I won't comment on the other nations, but ours never did "work fine"; while it did make a lot of individuals rich, the nation itself actually lost money. We had so many political, social and economical problems in the last 150-200 yearsm we never managed to properly... manage the colonies...
 
I won't comment on the other nations, but ours never did "work fine"; while it did make a lot of individuals rich, the nation itself actually lost money. We had so many political, social and economical problems in the last 150-200 yearsm we never managed to properly... manage the colonies...

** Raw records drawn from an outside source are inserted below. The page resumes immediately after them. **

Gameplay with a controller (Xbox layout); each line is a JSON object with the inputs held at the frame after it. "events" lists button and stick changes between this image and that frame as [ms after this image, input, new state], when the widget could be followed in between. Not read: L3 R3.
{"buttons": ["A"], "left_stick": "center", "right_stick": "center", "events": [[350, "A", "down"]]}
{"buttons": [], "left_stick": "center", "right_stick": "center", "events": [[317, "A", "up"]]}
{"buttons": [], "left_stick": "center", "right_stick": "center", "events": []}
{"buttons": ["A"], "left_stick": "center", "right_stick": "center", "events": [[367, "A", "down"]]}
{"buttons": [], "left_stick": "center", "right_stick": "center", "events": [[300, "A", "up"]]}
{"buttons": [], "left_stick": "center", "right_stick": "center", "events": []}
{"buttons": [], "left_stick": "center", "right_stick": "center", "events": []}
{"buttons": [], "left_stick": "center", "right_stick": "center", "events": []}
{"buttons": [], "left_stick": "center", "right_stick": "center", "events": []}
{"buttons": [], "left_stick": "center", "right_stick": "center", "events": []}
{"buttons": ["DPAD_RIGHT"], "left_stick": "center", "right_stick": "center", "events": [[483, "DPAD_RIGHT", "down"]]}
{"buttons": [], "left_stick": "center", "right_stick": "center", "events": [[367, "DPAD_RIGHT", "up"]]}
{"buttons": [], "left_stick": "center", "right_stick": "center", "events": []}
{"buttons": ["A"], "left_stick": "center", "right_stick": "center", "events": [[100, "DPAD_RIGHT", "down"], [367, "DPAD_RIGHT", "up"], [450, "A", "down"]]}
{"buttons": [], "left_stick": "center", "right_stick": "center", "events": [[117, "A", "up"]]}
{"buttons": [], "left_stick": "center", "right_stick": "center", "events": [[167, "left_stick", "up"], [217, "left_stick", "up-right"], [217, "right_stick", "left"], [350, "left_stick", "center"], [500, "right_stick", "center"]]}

Well, the idea is not that the nation gets rich, but the selected few (aristocracy, business elite, ruling clique of Communist party, take your pick) gets rich! :)
 
I would say that the Europeans could just keep the smaller ones, but will not be able to absorb the larger ones. For example, the Netherlands can keep Surinam, but not Indonesia(although they might keeps parts of Indonesia). I think most of the smaller Carribean islands could be kept, just like there are still several Dutch, French and British Carribean islands. Actualy I think most islands could have remained part of the Europen nations, the Pacific islands, the Indian islands, the atlantic islands. Some small continental countries, like Surinam orGuyana, maybe even Belize could be kept. As long as it is too big, I doubt it is possible. So the Netherlands will lose Indonesia, Britain will lose India, France will lose Indo-China. Places like Algeria can only be kept after intrensic ethnic cleansing.